◆ **Passage**:
Hydrogen sulfide alleviates oxidative stress injury and reduces apoptosis induced by MPP+ in Parkinson’s disease cell model

Abstract

Hydrogen sulfide (H₂S), an endogenously produced gas, is a cardioprotective agent against neurotoxin-induced neurodegeneration in Parkinson's disease (PD). However, the roles of H₂S in 1-methyl-4-phenylpyridinium ion (MPP⁺)-treated SH-SY5Y cells with the involvement of reactive oxygen species-nitric oxide (ROS-NO) signaling pathway in PD remain unclear. For this study, a MPP⁺-treated SH-SY5Y cell model was established to explore the regulatory role of H₂S in oxidative stress injury and cell apoptosis. With the cell viability, apoptosis, cytotoxicity, levels of reactive oxygen species (ROS) and nitric oxide (NO), mitochondrial transmembrane potential (Δψm), contents of oxidative stress injury-related markers (glutathione, superoxide dismutase, malondialdehyde), levels of apoptosis-related proteins (Caspase 3, Bax, Bcl-2) and inducible nitric oxide synthase (iNOS) determined, this study demonstrated that NaHS (an H₂S donor) treatment could alleviated the reduction of cell viability and cytotoxicity, cell apoptosis, Δψm loss, contents of ROS and NO, and oxidative stress injury induced by MPP⁺. The present study showed that H₂S may protect SH-SY5Y cells from MPP⁺-induced injury in PD cell model via the inhibition of ROS-NO signaling pathway and provide insight into the potential of H₂S for PD therapy.

◆ **Task 1**: List the oxidative stress injury-related markers whose contents were measured, as named in the abstract.
◆ **Task 2**: Which compound does the abstract name as the H₂S donor?

◆ **Dataset content**:

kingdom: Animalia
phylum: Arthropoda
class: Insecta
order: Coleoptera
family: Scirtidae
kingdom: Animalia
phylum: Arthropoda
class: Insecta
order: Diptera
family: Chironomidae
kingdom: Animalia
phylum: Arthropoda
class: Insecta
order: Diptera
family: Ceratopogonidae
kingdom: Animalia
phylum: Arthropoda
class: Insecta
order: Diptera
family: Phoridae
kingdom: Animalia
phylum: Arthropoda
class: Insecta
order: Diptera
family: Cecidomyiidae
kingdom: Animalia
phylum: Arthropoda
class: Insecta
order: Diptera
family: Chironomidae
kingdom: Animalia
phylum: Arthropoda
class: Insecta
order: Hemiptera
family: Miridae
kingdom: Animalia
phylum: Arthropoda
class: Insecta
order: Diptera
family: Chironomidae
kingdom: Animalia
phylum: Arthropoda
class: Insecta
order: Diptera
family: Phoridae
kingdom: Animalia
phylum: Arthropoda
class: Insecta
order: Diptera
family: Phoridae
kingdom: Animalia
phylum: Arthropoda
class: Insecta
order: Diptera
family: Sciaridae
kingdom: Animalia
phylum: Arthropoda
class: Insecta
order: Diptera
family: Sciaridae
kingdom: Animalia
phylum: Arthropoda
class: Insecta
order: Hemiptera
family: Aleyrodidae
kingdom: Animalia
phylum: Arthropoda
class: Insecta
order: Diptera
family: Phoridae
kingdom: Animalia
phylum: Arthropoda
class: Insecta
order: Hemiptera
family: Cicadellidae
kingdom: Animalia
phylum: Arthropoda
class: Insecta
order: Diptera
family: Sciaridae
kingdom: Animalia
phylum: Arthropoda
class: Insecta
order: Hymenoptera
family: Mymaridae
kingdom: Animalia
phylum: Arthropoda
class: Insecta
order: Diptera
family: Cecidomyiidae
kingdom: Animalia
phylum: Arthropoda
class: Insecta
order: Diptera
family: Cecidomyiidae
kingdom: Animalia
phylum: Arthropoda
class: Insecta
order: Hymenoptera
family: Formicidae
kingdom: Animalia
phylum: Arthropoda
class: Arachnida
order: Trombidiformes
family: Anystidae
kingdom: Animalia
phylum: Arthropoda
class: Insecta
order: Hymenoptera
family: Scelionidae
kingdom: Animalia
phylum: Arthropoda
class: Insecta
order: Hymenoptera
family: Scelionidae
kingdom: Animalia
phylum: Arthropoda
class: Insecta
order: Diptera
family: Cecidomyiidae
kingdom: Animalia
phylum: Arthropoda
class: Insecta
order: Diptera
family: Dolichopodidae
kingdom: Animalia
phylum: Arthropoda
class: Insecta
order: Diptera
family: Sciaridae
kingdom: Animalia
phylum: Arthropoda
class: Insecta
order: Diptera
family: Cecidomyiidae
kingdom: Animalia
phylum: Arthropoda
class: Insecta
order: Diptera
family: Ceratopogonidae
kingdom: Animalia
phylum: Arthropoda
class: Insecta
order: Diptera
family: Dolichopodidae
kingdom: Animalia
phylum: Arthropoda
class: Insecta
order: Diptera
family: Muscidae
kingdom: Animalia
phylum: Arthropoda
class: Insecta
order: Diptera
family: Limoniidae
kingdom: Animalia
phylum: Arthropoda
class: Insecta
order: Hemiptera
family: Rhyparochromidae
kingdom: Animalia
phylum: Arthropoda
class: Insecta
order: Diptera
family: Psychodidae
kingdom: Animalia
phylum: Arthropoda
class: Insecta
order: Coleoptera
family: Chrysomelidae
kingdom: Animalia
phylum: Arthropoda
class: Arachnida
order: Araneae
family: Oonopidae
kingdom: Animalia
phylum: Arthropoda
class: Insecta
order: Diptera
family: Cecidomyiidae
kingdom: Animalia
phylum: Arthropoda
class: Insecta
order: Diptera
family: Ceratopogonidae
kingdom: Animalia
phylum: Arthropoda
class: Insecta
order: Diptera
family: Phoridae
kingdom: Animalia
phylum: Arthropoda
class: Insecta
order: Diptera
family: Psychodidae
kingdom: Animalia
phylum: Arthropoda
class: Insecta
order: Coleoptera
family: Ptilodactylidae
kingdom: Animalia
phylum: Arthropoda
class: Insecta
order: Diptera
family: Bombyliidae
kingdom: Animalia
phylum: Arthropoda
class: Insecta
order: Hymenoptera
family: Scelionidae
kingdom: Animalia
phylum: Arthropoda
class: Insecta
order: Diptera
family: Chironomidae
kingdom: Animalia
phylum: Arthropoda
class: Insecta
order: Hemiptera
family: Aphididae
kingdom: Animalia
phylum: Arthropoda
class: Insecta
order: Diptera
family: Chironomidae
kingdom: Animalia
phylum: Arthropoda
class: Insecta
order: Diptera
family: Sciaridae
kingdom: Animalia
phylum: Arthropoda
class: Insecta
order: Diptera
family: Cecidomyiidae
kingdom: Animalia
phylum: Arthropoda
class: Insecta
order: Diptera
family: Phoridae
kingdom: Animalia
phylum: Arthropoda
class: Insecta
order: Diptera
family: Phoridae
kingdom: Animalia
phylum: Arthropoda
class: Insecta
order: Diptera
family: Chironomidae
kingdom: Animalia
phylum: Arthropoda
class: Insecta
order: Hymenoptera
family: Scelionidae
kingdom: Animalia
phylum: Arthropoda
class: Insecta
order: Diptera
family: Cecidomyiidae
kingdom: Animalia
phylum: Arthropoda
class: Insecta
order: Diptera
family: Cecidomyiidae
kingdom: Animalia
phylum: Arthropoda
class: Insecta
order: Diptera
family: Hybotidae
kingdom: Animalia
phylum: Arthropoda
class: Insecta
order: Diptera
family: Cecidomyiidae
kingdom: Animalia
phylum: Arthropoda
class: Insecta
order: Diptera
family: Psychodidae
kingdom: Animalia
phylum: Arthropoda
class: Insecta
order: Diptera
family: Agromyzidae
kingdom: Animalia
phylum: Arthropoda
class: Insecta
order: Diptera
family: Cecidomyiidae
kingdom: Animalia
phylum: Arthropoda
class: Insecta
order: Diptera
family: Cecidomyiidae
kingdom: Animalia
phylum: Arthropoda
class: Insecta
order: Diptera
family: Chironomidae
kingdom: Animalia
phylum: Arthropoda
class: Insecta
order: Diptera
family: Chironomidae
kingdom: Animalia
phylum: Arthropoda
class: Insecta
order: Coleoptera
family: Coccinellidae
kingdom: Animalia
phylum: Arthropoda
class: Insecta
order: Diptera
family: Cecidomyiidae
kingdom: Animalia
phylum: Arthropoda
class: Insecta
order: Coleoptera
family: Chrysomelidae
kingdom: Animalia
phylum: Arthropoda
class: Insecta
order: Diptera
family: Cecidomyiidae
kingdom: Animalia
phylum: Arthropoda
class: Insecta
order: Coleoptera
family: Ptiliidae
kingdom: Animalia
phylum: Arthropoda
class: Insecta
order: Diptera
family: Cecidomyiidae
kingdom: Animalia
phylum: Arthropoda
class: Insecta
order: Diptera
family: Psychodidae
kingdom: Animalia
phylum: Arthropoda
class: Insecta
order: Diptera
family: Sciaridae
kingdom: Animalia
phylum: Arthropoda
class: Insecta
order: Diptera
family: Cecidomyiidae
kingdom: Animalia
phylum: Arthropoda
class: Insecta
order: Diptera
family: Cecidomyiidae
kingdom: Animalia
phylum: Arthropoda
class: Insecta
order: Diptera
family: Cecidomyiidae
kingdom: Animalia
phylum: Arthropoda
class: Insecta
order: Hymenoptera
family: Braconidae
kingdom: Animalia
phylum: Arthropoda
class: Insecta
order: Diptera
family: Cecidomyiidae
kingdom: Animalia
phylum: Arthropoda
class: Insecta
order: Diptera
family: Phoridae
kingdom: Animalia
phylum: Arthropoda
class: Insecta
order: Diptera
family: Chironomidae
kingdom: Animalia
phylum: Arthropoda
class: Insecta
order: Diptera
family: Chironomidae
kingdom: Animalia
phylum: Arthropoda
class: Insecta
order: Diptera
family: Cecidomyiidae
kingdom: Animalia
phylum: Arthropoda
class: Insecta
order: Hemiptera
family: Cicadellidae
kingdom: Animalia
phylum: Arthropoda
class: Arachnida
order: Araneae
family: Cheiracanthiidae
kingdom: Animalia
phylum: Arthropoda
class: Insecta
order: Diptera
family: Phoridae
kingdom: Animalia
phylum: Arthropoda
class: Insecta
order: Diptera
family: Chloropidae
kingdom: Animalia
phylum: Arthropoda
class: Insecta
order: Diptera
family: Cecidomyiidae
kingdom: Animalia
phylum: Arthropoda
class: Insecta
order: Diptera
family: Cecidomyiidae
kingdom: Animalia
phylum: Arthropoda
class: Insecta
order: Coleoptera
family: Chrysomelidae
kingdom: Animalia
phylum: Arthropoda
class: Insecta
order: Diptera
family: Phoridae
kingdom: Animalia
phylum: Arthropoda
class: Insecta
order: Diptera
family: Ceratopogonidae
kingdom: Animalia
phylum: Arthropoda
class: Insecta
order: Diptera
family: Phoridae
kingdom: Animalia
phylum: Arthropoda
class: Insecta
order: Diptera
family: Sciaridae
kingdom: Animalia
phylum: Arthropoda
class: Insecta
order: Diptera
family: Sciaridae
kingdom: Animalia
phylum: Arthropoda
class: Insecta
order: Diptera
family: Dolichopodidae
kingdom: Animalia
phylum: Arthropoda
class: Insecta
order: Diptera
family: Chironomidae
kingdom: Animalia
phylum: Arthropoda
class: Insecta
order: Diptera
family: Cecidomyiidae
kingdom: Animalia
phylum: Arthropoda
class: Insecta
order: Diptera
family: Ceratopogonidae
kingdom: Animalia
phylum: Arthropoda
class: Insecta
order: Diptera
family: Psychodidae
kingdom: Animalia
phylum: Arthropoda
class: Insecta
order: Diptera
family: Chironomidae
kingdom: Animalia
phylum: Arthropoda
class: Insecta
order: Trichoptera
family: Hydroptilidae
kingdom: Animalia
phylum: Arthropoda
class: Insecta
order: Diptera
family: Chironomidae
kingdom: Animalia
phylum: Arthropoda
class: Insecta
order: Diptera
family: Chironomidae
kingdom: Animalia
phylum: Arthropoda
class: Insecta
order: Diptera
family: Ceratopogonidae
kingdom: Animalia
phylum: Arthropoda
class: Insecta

◆ **Exercise answer 1**: Glutathione, superoxide dismutase, malondialdehyde

◆ **Exercise answer 2**: NaHS